**Given passage**.
May 20, 2015
Dressed in a red and blue gown and mortar board, Abubakar Umar collected his degree on Saturday, 9th of May, 2015, looking like just another proud student.
But if there was nothing to make the 26-year-old petroleum chemistry student stand out from his classmates, the story of how he came to be at his graduation ceremony at the American University of Nigeria in the north eastern city of Yola, is one of sheer courage and determination.
Last November, Umar was driving home to the city of Kano 640 kilometres away when he ran into Boko Haram insurgents, who opened fire twice on his car, hitting him in both arms.
“I think I should have died on that day, I could have died on that day,” he told reporters before the graduation ceremony.
“I lost so much blood, there wasn’t any medication. But somehow I think the Lord kept me alive for a special reason and one of those reasons was to complete my degree.”
The signs were ominous as Umar left Yola, crossing from Adamawa state into neighbouring Gombe on the seven-hour journey to Kano, northern Nigeria’s biggest city.
Fellow drivers warned him to take another route. On it, the military checkpoints were unmanned.
In the early hours of the morning as he approached Potiskum, the commercial capital of Yobe state and a frequent Boko Haram target, he slowed to avoid potholes on the road. Then he heard gunshots.
“I just saw these people coming out of the bush. They were screaming ‘Allahu Akbar’ (God is greatest) and shooting at my car,” he recalled.
“At first I stopped because some of them had military trousers and boots but then I noticed their headbands and what they were saying, so I realised they were insurgents.
“They shot me in my right arm. I continued (driving). I didn’t know where I was going. I just kept on driving. I thought I would reach a checkpoint and report the case. I never met any checkpoint.
“I slowed down again because of the road and they shot me for the second time. I fractured my arm.”
After abandoning his car, blood flowing from his wounds and broken bone exposed, he stumbled upon a village and was taken in by locals, at grave risk to their own lives.
He was ushered to a filthy communal toilet where he passed out.

**What this exercise asks**.
#1 According to the article about Abubakar Umar's graduation, how far was his drive home from Yola to Kano?
#2 Revise the stretch of the article about Abubakar Umar's graduation from "Last November, Umar" through "Nigeria’s biggest city.", swapping "Umar" for "Abubakar".
#3 Carry on the article about Abubakar Umar's graduation from its last sentence.
The lines that follow this article are not needed for any of the work here.

**Available data**.

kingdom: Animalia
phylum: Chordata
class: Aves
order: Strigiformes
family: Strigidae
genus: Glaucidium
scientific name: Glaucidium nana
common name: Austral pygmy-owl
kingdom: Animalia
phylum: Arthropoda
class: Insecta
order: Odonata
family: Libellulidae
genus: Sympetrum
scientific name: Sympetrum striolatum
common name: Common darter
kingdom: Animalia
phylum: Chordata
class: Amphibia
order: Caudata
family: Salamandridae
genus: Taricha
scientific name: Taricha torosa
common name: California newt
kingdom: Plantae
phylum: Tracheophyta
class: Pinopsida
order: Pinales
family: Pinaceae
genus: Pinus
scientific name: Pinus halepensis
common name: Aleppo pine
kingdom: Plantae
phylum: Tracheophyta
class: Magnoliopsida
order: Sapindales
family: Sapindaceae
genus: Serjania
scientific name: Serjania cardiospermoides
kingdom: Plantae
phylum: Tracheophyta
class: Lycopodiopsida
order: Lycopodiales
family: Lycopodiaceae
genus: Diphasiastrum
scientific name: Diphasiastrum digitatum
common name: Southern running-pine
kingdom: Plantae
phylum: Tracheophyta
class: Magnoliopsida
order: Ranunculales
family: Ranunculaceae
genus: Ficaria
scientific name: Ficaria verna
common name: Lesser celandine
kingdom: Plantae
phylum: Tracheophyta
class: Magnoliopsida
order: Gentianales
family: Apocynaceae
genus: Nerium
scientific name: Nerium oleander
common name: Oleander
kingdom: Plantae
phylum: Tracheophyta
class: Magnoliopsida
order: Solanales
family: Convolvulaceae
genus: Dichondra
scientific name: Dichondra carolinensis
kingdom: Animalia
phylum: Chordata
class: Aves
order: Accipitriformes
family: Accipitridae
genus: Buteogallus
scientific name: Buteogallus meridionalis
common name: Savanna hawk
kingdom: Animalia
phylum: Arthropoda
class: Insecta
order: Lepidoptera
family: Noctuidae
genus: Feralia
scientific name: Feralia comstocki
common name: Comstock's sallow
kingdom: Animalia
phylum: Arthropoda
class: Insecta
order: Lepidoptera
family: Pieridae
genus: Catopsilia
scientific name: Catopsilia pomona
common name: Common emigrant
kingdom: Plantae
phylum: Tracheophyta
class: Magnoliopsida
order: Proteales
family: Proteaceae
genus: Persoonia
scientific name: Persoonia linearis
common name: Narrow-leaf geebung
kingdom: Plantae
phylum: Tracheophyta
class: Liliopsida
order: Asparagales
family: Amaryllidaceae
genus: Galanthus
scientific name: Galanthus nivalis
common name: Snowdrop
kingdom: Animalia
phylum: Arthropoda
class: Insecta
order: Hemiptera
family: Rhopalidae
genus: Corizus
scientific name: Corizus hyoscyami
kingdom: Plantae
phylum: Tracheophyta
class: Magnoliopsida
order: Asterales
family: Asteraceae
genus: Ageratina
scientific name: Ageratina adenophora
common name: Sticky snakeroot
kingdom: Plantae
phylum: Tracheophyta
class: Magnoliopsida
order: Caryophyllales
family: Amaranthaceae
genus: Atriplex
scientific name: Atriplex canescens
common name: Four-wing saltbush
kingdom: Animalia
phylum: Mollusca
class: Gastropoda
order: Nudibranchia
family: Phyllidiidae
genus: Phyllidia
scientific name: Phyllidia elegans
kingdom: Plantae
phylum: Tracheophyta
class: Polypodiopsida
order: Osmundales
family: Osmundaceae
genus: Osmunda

**Outputs by task**.
#1 640 kilometers.

#2
Last November, Abubakar was driving home to the city of Kano 640 kilometres away when he ran into Boko Haram insurgents, who opened fire twice on his car, hitting him in both arms.
“I think I should have died on that day, I could have died on that day,” he told reporters before the graduation ceremony.
“I lost so much blood, there wasn’t any medication. But somehow I think the Lord kept me alive for a special reason and one of those reasons was to complete my degree.”
The signs were ominous as Abubakar left Yola, crossing from Adamawa state into neighbouring Gombe on the seven-hour journey to Kano, northern Nigeria’s biggest city.

#3
When he came round later in the day, the locals – wary of reprisals if he was ever found – provided him with a heavy salt and water mix to pour into his wounds to stop the bleeding.
After hiding out all day, he managed to call for help on a borrowed mobile phone. He spent the night in the village until friends picked him up the next day.
Even then, he had to disguise himself just in case he stumbled across rebel fighters, who at the time had bases in the area.
“I put mud and chicken dung on my head to look like a madman,” he said. “I removed my shoes and put them in my pocket… (but) I didn’t see Boko Haram.”
Umar returned to university in January after surgery on his wounds, the scars of which are still visible on his arms.
“I came back and I couldn’t use my right hand for 14 weeks… I couldn’t write, I couldn’t press (keys on) the computer. When the cast was removed, I was OK,” he added.
After six years of violence, at least 15,000 deaths and some 1.5 million left homeless, there are often few positive tales to tell about the bloody Boko Haram insurgency.
But by battling to complete his degree — at a university teaching the secular “Western” education Boko Haram opposes — Umar knows he is one of the lucky ones.
“I’ve made it and I’ve graduated, so I’m very happy,” he added.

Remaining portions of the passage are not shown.